CNBB

A graça do perdão ilimitado!

08 de setembro de 2026

Dom Antônio Carlos Altieri Arcebispo Emérito de Passo Fundo (RS)

A liturgia deste XXIV Domingo do Tempo Comum nos apresenta o sustentáculo espiritual indispensável para que possamos perseverar na missão de curar e educar sem nos deixarmos consumir pelo esgotamento ou pela amargura. Se no XXIII Domingo fomos desafiados a atuar como sentinelas da compaixão nas complexas esferas da saúde e da educação — enfrentando as disparidades entre o público, o privado e o filantrópico —, a Palavra de Deus – Mt 18,21-35 –, hoje, revela que a nossa capacidade de servir e humanizar tais ambientes depende visceralmente da nossa experiência diária com a graça do perdão ilimitado.

A pergunta que o apóstolo Pedro dirige a Jesus reflete a lógica contábil e o desgaste natural de quem lida constantemente com os limites e as falhas humanas: “Senhor, quantas vezes devo perdoar se meu irmão pecar contra mim? Até sete vezes?” Nos corredores de um hospital, nas salas de aula ou nas mesas de gestão institucional, a repetição dos erros, a escassez de reconhecimento, a ingratidão e as injustiças do sistema, do mundo corporativista, frequentemente nos levam a estabelecer limites para a nossa paciência e doação. No entanto, Jesus responde subvertendo a lógica utilitarista: “Não te digo até sete vezes, mas até setenta vezes sete”. O Senhor não nos exige um cálculo aritmético impossível, mas nos convida a romper com a lógica da cobrança calculista, adotando uma postura de gratuidade capaz de renovar diariamente as nossas forças.

A parábola do servo impiedoso traz uma luz penetrante para o cotidiano dos profissionais e agentes pastorais da saúde e da educação. O rei que perdoa uma dívida astronômica e impagável representa a misericórdia de Deus, que nos resgatou infinitamente em Cristo antes de qualquer mérito nosso. Contudo, aquele mesmo servo, recém-aliviado de seu fardo, sufoca um companheiro por causa de uma quantia irrisória. Quando nos esquecemos da imensidão da graça que nos sustenta, corremos o risco de nos tornarmos administradores rígidos, educadores desencantados ou simples profissionais caducos e enrijecidos, que cobram da sociedade, dos alunos, dos doentes ou dos colegas de trabalho aquilo que nós mesmos só recebemos por pura gratuidade divina. A incapacidade de perdoar e de recomeçar gera o esgotamento da alma e a indiferença funcional.
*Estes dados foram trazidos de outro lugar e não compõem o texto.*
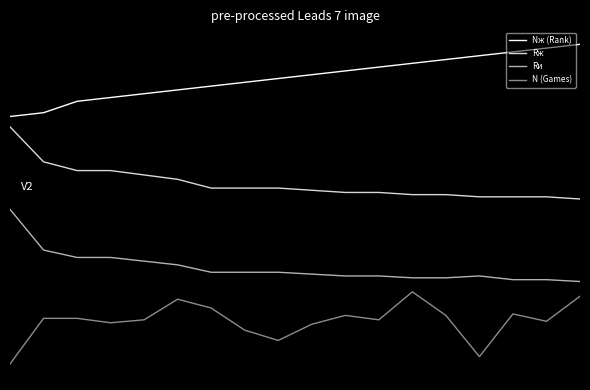

Is this an area chart (filled region under the line)?

No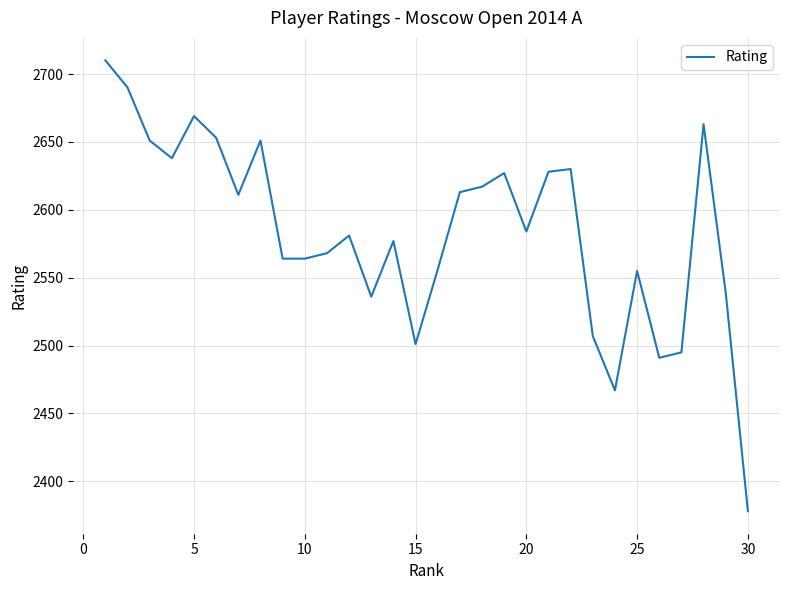

Does the chart display data point markers on the line(s)?

No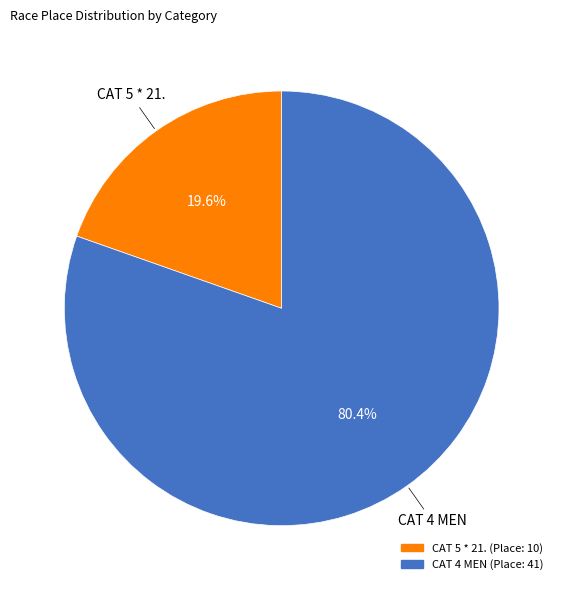

Is the sum of CAT 5 * 21. and CAT 4 MEN greater than half?

Yes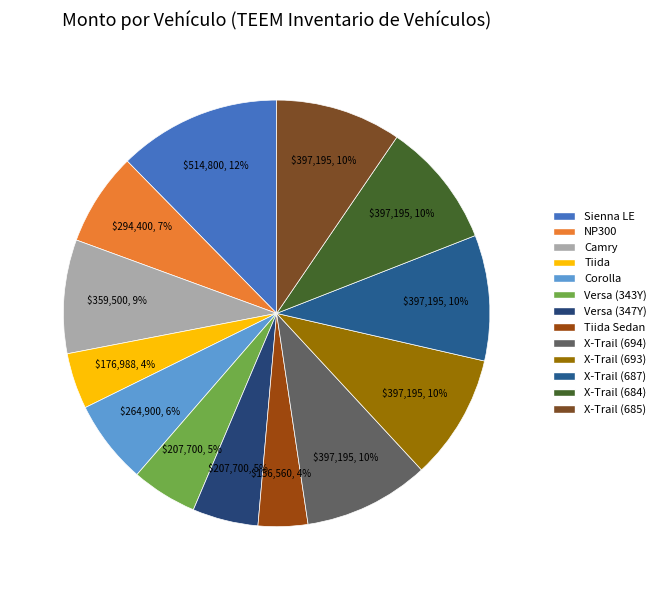

What is the largest slice in the pie chart?

Sienna LE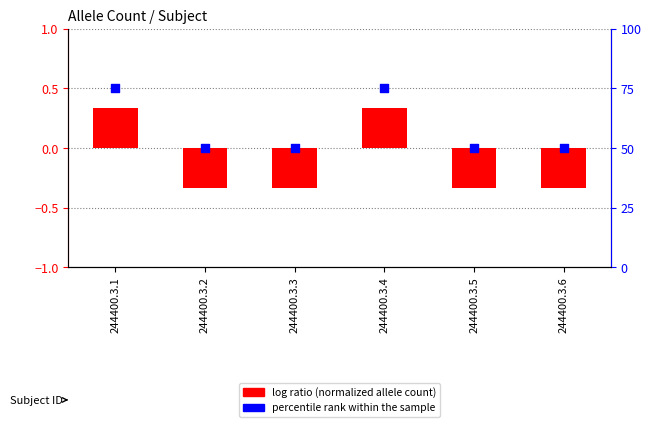

What are all the series names shown in the legend?

log ratio, percentile rank within the sample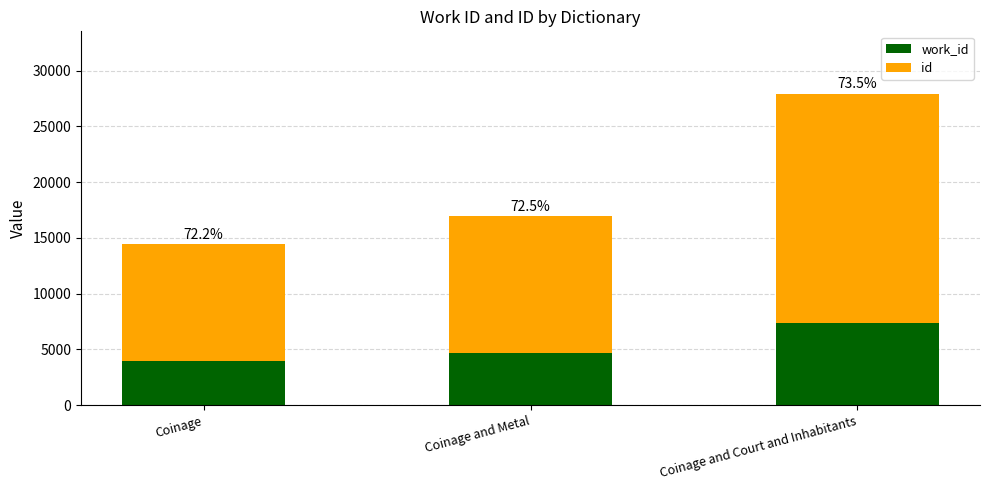

What is the label of the 2nd bar from the right?

Coinage and Metal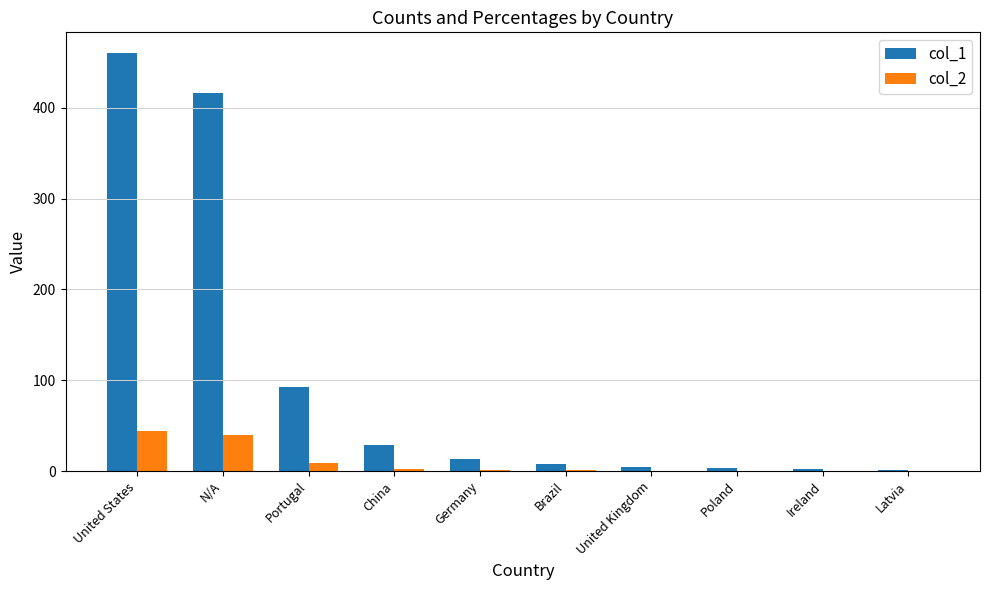

Is the value of col_1 at Germany greater than the value of col_2 at United Kingdom?

Yes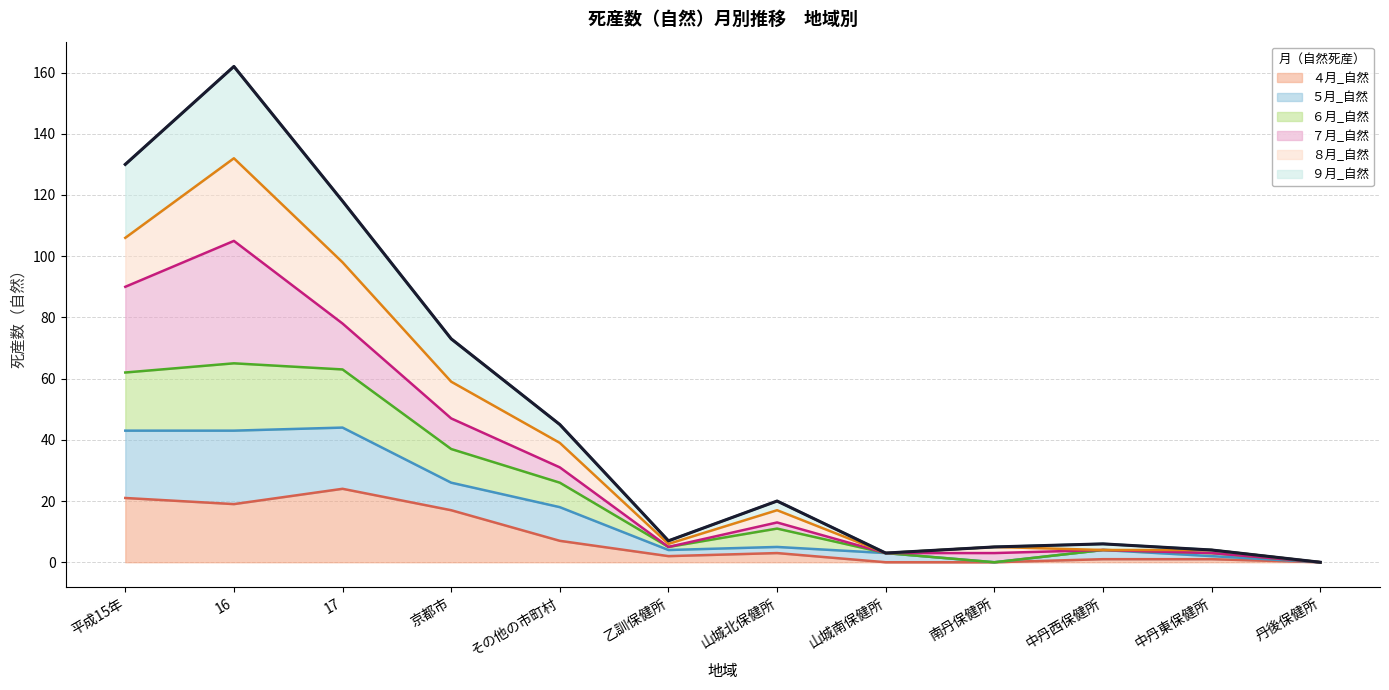

Is it true that ６月_自然 equals 1 at 乙訓保健所?

False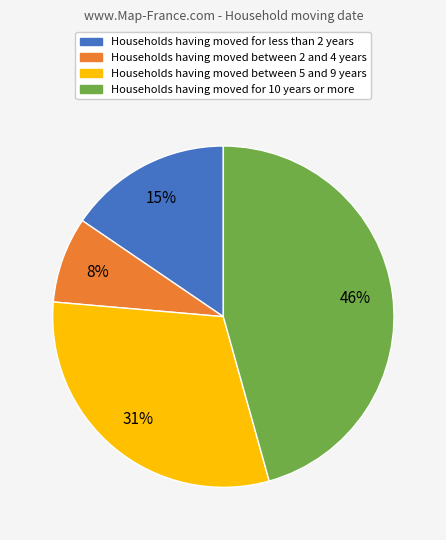

The Households having moved between 5 and 9 years slice represents 31% of the pie. True or false?

True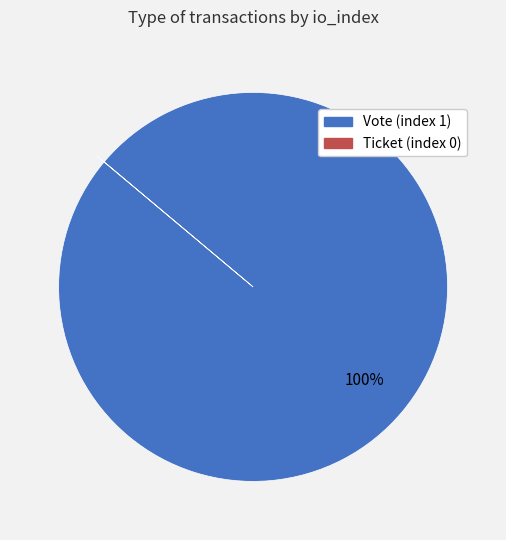

To the nearest percent, what is the average slice percentage?

50%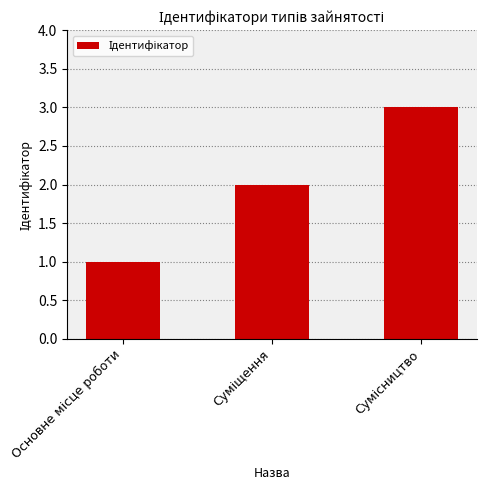

How many bars are there in total?

3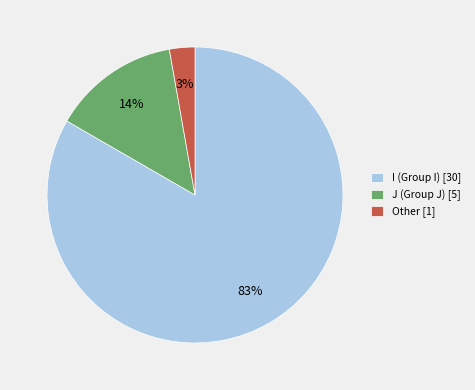

Count the number of slices in the pie.

3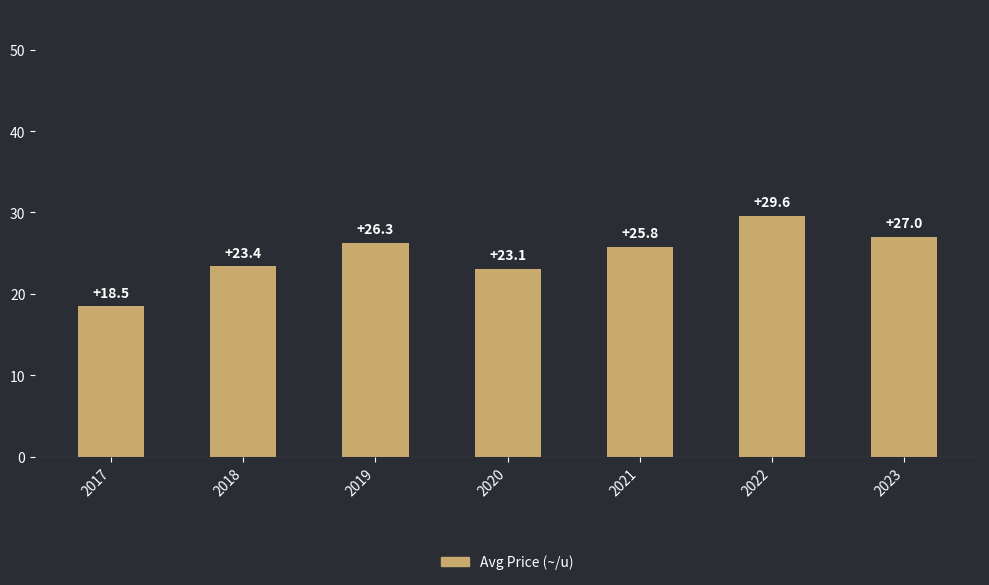

What is the value of the 5th bar from the left?

25.8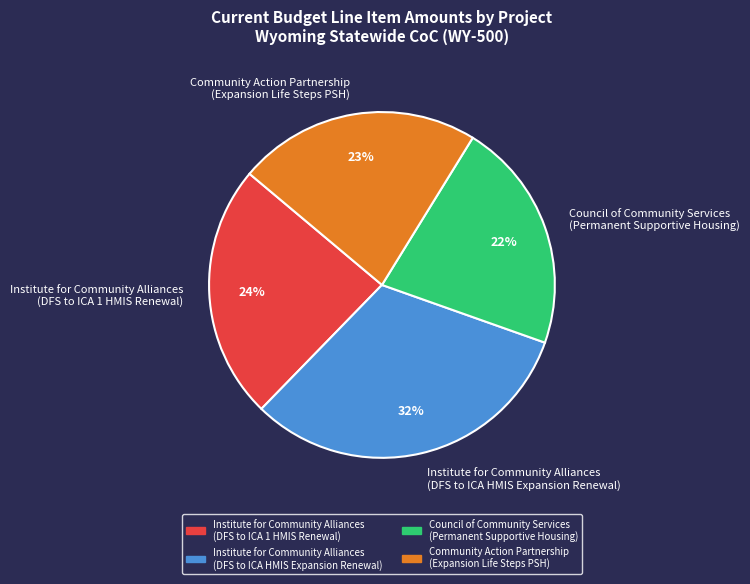

Does any single category account for the majority?

No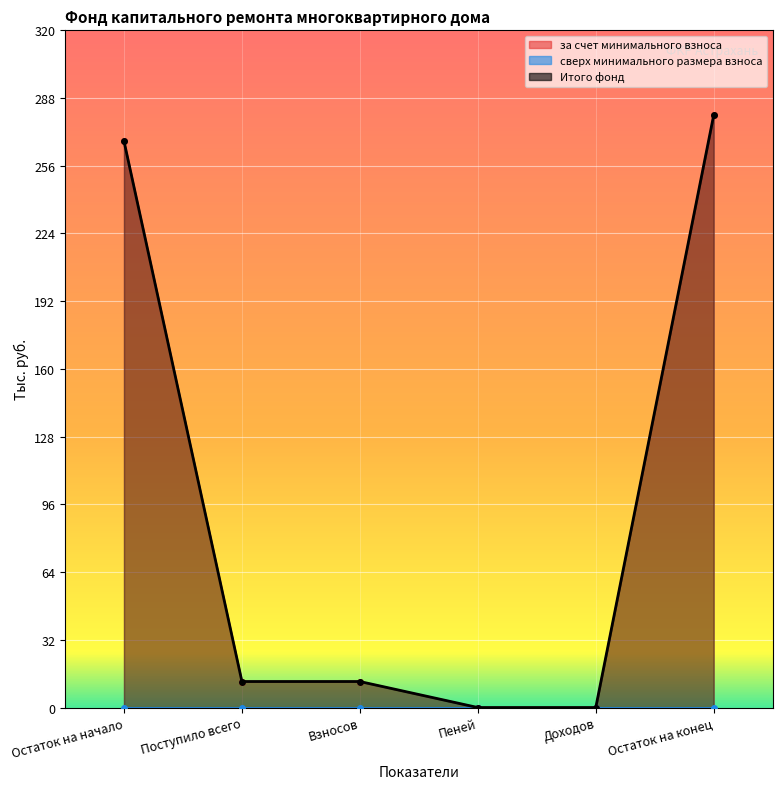

What is the label of the 5th point from the right?

Поступило всего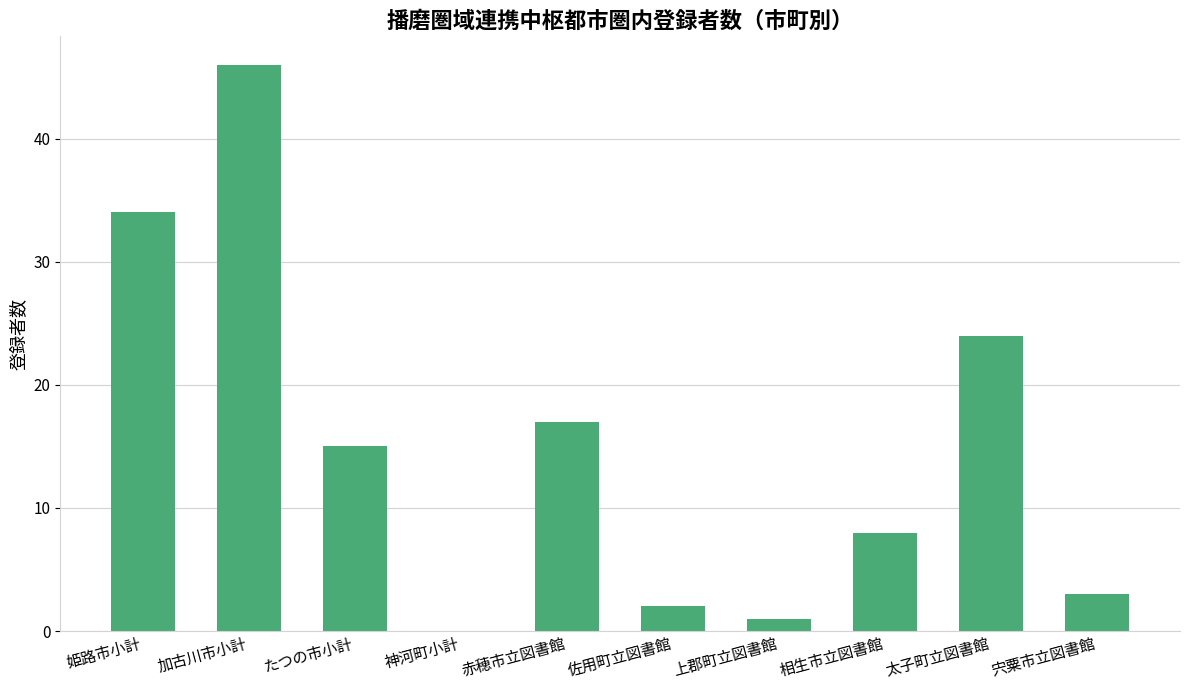

What is the sum of the values at 太子町立図書館 and 佐用町立図書館?

26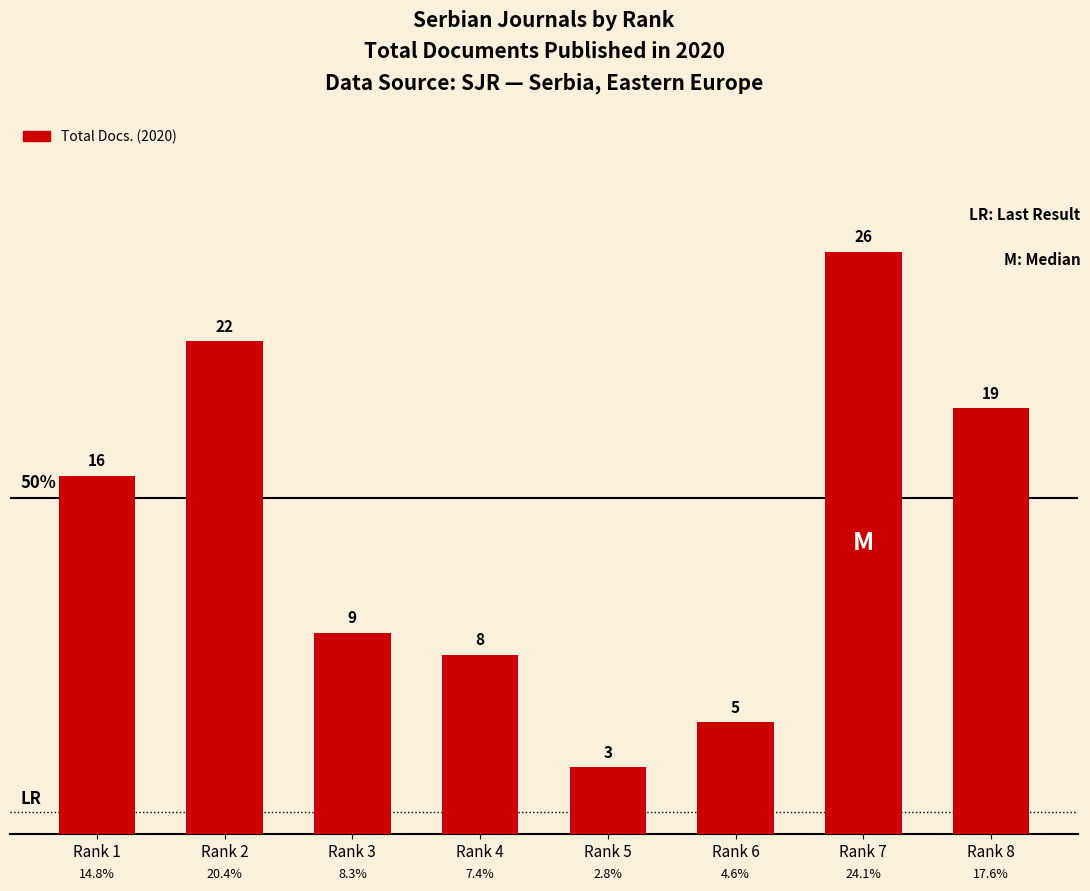

How many bars are there in total?

8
O perdão “70 x 7” é o verdadeiro método de ensino, cura e gestão contra o burnout espiritual e profissional nas estruturas de cuidado, ensino e administração. Perdoar, nesses ambientes, não significa condescender com a má conduta, com o sucateamento ou com a injustiça social, mas libertar o coração do ressentimento e do cinismo que paralisam a vocação. Uma instituição educativa ou hospitalar que se deixa modelar pelo Evangelho e hoje por essa parábola, torna-se um ambiente de reconciliação, onde o erro é corrigido com pedagogia fraterna e a fragilidade do paciente ou do estudante é acolhida sem condenação. Quando médicos, professores e gestores reaprendem a olhar para o outro a partir da misericórdia que eles próprios receberam, a rotina de trabalho deixa de ser uma carga sufocante para se tornar um espaço de santificação e humanização.

Além disso, a prática do perdão sem limites desarma as lógicas de cobrança e rivalidade que tantas vezes envenenam as relações entre os setores público, privado e filantrópico. Ao invés de alimentar a cultura da acusação mútua e da transferência de culpas pelo fracasso social, a comunidade cristã insere nesses ambientes o germe da cooperação e da paciência histórica. O perdão cristão abre caminho para que a justiça se realize não como vingança ou punição, mas como restauração da dignidade de todos os envolvidos no processo do cuidar e do ensinar.

Ao celebrarmos esta Eucaristia, o próprio Sacrifício de Cristo que nos perdoa e restaura sem cessar, entreguemos no altar do Senhor as nossas dores, o cansaço das nossas jornadas e as decepções acumuladas no exercício do nosso trabalho e da nossa missão pastoral. Peçamos ao Senhor a graça de corações livres de toda mágoa, capazes de perdoar e recomeçar sempre, para que a nossa presença nos hospitais, escolas, creches e postos de saúde continue a ser um sinal vivo de que a misericórdia de Deus é sem fim e que o amor tudo suporta e renova, trazendo novo vigor e expandindo perspectivas rumo a novos horizontes.